Por Carolina Vásquez Araya:
Un estado de frustración contiene toda la energía necesaria
para generar cambios.
El iracundo reclamo de una niña por los asesinatos de 17
adolescentes en su establecimiento escolar ha sido el discurso más claro y
rotundo contra la política clientelar de la Casa Blanca con respecto al control
de armas. Fue Emma González, estudiante del instituto de Parkland en donde
Nikolas Cruz ingresó con un fusil semiautomático y comenzó a disparar a
mansalva, dejando decenas de muertos y heridos, quien elevó la voz para
preguntarle al presidente Trump cuánto recibe por proteger los intereses de la Asociación
Nacional del Rifle.
El tema del control de armas, a pesar de esta tragedia
reciente en el estado de Florida, no ha tenido eco en las altas esferas. El
inmenso poder de este lobby se basa no solo en la segunda enmienda de la
Constitución que permite la tenencia de armas como un derecho ciudadano, sino
en una forma de cultura arraigada y alimentada por hábiles campañas en las
cuales han transformado la afición por las armas en un ícono nacionalista. Es
decir, en el “americanismo” per se.
Sin embargo, esta industria no afecta solo a Estados Unidos.

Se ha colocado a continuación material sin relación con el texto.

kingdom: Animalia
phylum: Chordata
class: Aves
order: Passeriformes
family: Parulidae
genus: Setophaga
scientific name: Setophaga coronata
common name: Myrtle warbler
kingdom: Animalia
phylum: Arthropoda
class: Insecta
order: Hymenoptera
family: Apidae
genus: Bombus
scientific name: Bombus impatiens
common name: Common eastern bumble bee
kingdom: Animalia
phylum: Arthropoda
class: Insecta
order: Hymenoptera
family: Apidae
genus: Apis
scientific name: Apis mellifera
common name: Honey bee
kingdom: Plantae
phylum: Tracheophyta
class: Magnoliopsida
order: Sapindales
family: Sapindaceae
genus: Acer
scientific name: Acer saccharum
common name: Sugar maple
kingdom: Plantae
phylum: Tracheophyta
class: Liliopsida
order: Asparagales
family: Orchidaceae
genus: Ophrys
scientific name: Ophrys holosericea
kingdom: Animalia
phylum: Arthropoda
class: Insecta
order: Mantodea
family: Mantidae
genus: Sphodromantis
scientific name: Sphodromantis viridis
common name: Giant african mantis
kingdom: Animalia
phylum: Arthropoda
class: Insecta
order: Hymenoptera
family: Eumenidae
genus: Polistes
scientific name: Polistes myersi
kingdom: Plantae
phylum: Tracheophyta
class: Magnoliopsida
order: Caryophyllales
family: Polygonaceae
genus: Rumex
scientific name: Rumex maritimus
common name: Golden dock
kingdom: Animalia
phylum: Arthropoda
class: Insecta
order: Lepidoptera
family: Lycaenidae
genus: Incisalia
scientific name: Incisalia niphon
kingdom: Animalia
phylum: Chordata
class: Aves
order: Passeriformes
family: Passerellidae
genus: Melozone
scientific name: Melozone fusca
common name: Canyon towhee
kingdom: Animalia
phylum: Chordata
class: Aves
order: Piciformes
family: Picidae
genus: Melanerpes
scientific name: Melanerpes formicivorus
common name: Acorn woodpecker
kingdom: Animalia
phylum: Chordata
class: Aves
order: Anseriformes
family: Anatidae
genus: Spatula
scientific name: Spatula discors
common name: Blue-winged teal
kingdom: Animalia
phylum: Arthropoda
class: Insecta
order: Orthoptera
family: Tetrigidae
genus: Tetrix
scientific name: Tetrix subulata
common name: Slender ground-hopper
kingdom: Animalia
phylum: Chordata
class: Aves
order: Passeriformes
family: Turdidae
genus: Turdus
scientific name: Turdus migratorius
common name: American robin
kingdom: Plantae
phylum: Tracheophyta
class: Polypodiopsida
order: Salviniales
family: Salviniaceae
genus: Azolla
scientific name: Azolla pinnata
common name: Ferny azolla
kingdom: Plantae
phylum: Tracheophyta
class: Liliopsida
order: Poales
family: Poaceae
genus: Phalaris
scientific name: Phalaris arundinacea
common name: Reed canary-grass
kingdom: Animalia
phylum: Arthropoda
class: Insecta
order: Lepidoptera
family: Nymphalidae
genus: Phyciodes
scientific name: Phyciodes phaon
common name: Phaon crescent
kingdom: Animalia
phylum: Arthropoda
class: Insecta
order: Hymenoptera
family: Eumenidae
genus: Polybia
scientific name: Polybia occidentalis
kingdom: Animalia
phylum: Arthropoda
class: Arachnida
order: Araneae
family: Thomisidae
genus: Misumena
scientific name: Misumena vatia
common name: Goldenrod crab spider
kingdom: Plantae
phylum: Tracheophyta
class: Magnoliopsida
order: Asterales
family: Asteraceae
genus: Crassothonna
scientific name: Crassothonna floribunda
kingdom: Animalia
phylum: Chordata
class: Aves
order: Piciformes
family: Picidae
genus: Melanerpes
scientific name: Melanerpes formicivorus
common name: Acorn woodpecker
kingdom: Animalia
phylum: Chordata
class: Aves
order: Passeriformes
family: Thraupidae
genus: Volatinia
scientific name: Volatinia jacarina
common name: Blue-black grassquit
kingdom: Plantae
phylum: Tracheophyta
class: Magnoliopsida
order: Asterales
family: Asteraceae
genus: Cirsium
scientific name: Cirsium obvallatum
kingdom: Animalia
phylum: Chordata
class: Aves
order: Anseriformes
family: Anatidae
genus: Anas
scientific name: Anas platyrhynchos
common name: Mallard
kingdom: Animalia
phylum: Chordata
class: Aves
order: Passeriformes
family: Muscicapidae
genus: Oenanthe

La exportación de armas hacia otros países es uno de los más prósperos negocios
estadounidenses, a lo cual se suma la enorme influencia política y estratégica
que le otorga el poder de premunir de armamento a ejércitos afines a sus
intereses en cualquier lugar del mundo, dentro de los marcos legales o fuera de
ellos.
Las víctimas de este sucio negocio, por lo tanto, no se
limitan a sus ciudadanos sino a millones de seres humanos alrededor del
planeta, quienes resultan “víctimas colaterales” de uno de los negocios más
prósperos y letales. Guatemala no escapa a esa influencia y tiene la enorme
desventaja adicional de carecer de un sistema preciso para conocer el número y
destino de las armas legales e ilegales que circulan por el país. De acuerdo
con estimaciones de las entidades responsables del control de armas (Digecam),
en Guatemala existe un arma registrada cada 25 personas, pero este indicador
cambia sustancialmente si se añaden las provenientes del contrabando.
En un país como Guatemala, con uno de los índices de
violencia más elevados del mundo, la “flexibilidad” institucional en este
asunto de tanta importancia para la seguridad ciudadana constituye una amenaza
constante para la vida y la integridad de su población. Poseer armas no debería
ser considerado un derecho para la población civil, salvo casos excepcionales y
estrictamente regulados. La alta incidencia de asesinatos cometidos por niños,
adolescentes y adultos integrantes de organizaciones criminales tiene mucho que
ver con la incapacidad de las entidades encargadas de velar por la seguridad de
las personas.
Así como lo expresó Emma González durante una manifestación
contra la actitud pasiva de la Casa Blanca frente a la tragedia del colegio Marjory
Stoneman Douglas, existe una responsabilidad directa de las autoridades en cada
asesinato cometido con un arma comprada en una tienda o en el mercado negro y
no hay excusa que valga para justificarlo.
Quizá la ira y la frustración creciente de nuestra sociedad
incida en un cambio positivo de las leyes, reglamentos y actitudes frente a los
instrumentos de muerte que son las armas en manos de seres agresivos y carentes
de escrúpulos, incluidos en este amplio sector no solo los individuos que
actúan al margen de la ley, sino también aquellos que lo hacen dentro de sus
márgenes, haciendo abuso del poder para violar impunemente los derechos de los
ciudadanos. Quizá sean la rabia y la impotencia los agentes de cambio, ya que
no lo han sido los diálogos ni las manifestaciones pacíficas.
ROMPETEXTO: El poder de las armas es una amenaza constante,
no importa en manos de quienes estén.